Forum Moderators: open
The only pages we've found actually added to the database for a new site were from a small batch submitted before the PFI date and some up to 20 and 21 June but none of the more recent submissions. Also, not one of several hundred new pages repeatedly spidered by Scooter is getting in - it looks like you have to manually submit (or pay!)
Any word on a turnaround time for them to fix this problem Brett?
They've locked up one server today grabbing 300k of information per second. Seriously thinking of disallowing everything except the root index pages.
So as of last week, I started banning them in my .htaccess file...they now get a 403 every time they hit my site (and they have 3 times since). I don't know about the rest of the community, but I expect something in exchange for the frustration of watching the thing slow down my site, and fill my logs with useless requests.
If they index me (and they should have at least 10 copies of the whole bloody site) I'll consider taking off the ban. Till then, I'm not letting altavista have my stuff. It wasn't time for their server, since they won't index anyway, and it waste's my time, because the only reason i go to Atavista [altavista.com] anymore is to see if the pages got listed. I'm not about to actually "search" for anything there.
sort of ....
the visitor actually came from ask.co.uk which showed a result from altavista.com for an 8 word search term ....
but it's still an altavista result isn't it? please, someone tell me its an altavista result ?? i'll be ever so disappointed if it isnt ..... LOL
"We don't consider this activity an "attack" or "security breach" unless any of the following occur: "
Well 1 and 5 is happening at this moment.

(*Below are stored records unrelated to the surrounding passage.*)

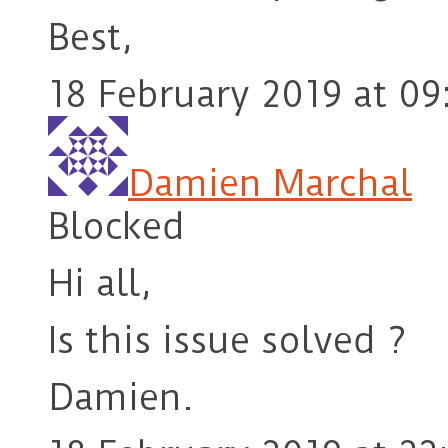
Best,
18 February 2019 at 09
Damien Marchal
Blocked
Hi all,
Is this issue solved ?
Damien.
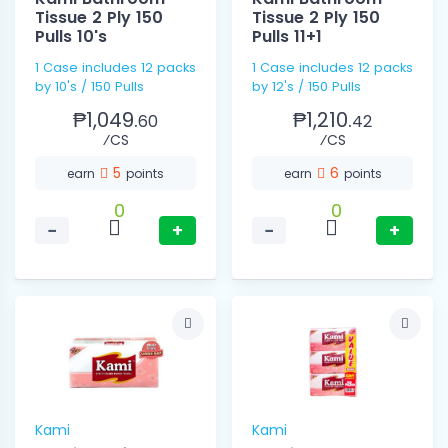
Tissue 2 Ply 150
Tissue 2 Ply 150
Pulls 10's
Pulls 11+1
1 Case includes 12 packs
1 Case includes 12 packs
by 10's / 150 Pulls
by 12's / 150 Pulls
₱1,049.
₱1,210.
60
42
⁄CS
⁄CS
5
6
earn
points
earn
points
0
0
−
+
−
+
Kami
Kami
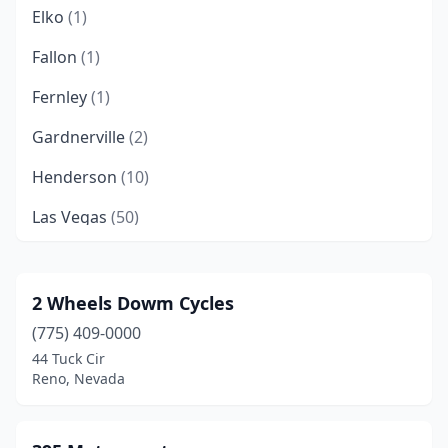
Elko
(1)
Fallon
(1)
Fernley
(1)
Gardnerville
(2)
Henderson
(10)
Las Vegas
(50)
Minden
(4)
Mound House
(3)
2 Wheels Dowm Cycles
(775) 409-0000
North Las Vegas
(6)
44 Tuck Cir
Pahrump
(2)
Reno, Nevada
Reno
(14)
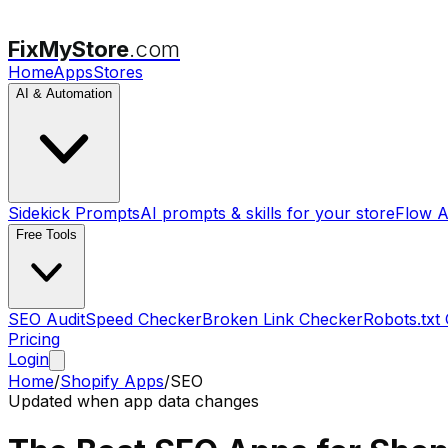
FixMyStore
.com
Home
Apps
Stores
AI & Automation
Sidekick Prompts
AI prompts & skills for your store
Flow A
Free Tools
SEO Audit
Speed Checker
Broken Link Checker
Robots.txt
Pricing
Login
Home
/
Shopify Apps
/
SEO
Updated when app data changes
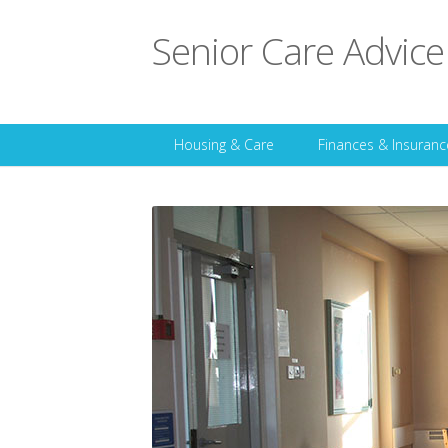
Senior Care Advice
Housing & Care
Finances & Insuranc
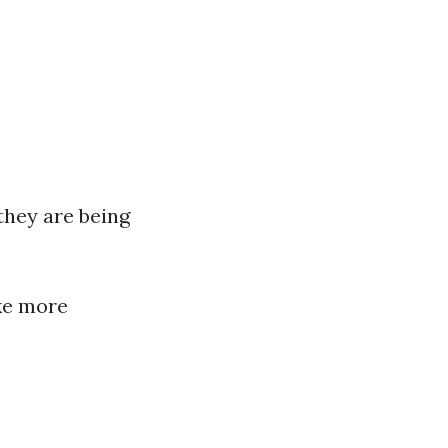
hey are being
ke more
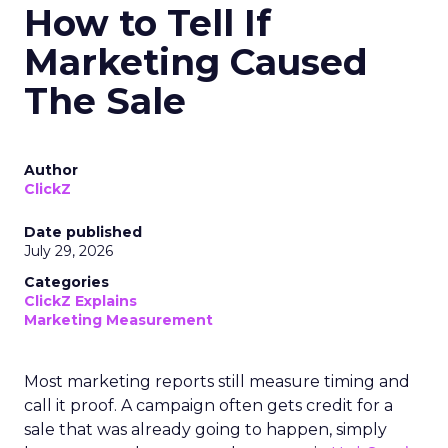
How to Tell If
Marketing Caused
The Sale
Author
ClickZ
Date published
July 29, 2026
Categories
ClickZ Explains
Marketing Measurement
Most marketing reports still measure timing and
call it proof. A campaign often gets credit for a
sale that was already going to happen, simply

The accesses to your machine are most likely the result of Scooter's
normal operation. Scooter usually finds your site by following a link
from another page somewhere on the Internet. We don't consider this
activity an "attack" or "security breach" unless any of the following
occur:1) Requests for the same URL over and over, or opening many connections
at once, denying service to other legitimate users. (Scooter opens only
one connection at a time to any given server and waits before visiting
again).2) "Scanning" multiple ports in sequence to find all services. (Scooter
only visits URLs it has heard of before, and doesn't try to "guess"
URLs. Scooter will usually come to port 80 unless a link was found or
submitted with an alternate port number).3) "Cracking" or trying to guess passwords. (Scooter will never provide
an http password, even if one is given in the URL, and will never try to
guess passwords).4) Using any protocol besides HTTP. (Scooter may occasionally connect
to a port that is not a web server, if it finds something that looks
like a URL containing a colon followed by that number. If the service
at that port doesn't respond to HTTP commands, Scooter will break the
connection, and will not attempt to negotiate some other protocol).5)Ignoring your robots.txt (Scooter requests "/robots.txt" first and
respects the directions given there, and scooter will periodically
request a new copy of /robots.txt in case it is new or has changed).
By far the best way to get Scooter to leave your site alone is to write
a robots.txt and place it at the top level of the web documents tree.
Scooter (and numerous other robot crawlers) will recognize and obey
these directions. Scooter has no way of knowing whether you consider
something "private" or "unauthorized", it simply follows anything that
looks like a link to a web page. If your host is an "internal use only"
server, you may instead choose to block web access at the router using a
firewall or screen, or at your web server by restricting access by IP
number or subnet. Alternatively, you can establish a "public" service on
one port, and a "private" service on another port, using IP address
rules. This is a more reliable way to protect sensitive or confidential
documents, because it blocks out all access, not just robots access. If
Scooter cannot reach your site because it is blocked at the router, it
will eventually give up and stop trying.